▶ **Text passage**:
What is strange is how views on the effectiveness of hydroxychloroquine have become a litmus test of support or opposition to the president.  This creates roadblocks to scientific analysis of COVID19 therapies.  By ridiculing the president’s use of the drug, Senator Biden helped politicize what should be a scientific debate.  Unfortunately, politicizing science is evident in candidate Biden’s approach to climate change as well.

The co-chairs of Biden’s Climate Advisory Panel, John Kerry and Alexandria Ocasio-Cortez, are Washington political operatives of the highest order.  However, they are deeply unserious when it comes to climate science and climate policy.

Though John Kerry is a well-known political actor on the climate-change stage, few people have made it clearer they know so little about climate science.  Perhaps his most famous climate sound bite equated climate change to a weapon of mass destruction.  It was a well-reported part of a talk in Jakarta.  What was not well-reported at all from that speech, was his totally fantastic description of climate science.  His phenomenally condescending science lecture was total nonsense.  His description of greenhouse gasses in the atmosphere was, “Try and picture a very thin layer of gases – a quarter-inch, half an inch, somewhere in that vicinity – that’s how thick it is.  It’s in our atmosphere.  It’s way up there at the edge of the atmosphere.”  Ignoring all evidence of ice ages, he also asserted, “And for millions of years – literally millions of years – we know that layer has acted like a thermal blanket for the planet – trapping the sun’s heat and warming the surface of the Earth to the ideal, life-sustaining temperature.  Average temperature of the Earth has been about 57 degrees Fahrenheit.”

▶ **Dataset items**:
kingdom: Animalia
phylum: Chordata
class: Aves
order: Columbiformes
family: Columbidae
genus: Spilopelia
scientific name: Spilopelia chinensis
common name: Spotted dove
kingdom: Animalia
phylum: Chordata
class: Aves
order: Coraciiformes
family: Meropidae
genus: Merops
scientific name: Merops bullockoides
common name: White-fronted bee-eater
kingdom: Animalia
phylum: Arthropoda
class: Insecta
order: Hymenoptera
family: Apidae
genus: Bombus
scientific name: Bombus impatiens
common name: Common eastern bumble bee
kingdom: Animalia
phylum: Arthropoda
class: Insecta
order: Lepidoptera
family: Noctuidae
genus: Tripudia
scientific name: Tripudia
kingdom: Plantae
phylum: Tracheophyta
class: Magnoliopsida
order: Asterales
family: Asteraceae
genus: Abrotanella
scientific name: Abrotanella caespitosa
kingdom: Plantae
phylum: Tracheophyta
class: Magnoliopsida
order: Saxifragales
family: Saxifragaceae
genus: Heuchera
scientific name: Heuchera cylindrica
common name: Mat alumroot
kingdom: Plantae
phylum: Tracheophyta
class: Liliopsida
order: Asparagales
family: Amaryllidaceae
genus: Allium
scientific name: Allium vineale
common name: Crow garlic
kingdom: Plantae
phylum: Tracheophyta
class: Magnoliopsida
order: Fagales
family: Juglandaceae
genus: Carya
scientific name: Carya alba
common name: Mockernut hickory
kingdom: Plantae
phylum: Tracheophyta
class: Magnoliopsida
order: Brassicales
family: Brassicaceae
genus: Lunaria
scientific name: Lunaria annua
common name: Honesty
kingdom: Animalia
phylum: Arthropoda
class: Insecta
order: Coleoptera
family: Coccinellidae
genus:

▶ **What you have to do**:
Copy the passage about politics and climate science word for word, beginning at the words "The co-chairs of" and stopping after "and climate policy.".

▶ **Task answer**:
The co-chairs of Biden’s Climate Advisory Panel, John Kerry and Alexandria Ocasio-Cortez, are Washington political operatives of the highest order.  However, they are deeply unserious when it comes to climate science and climate policy.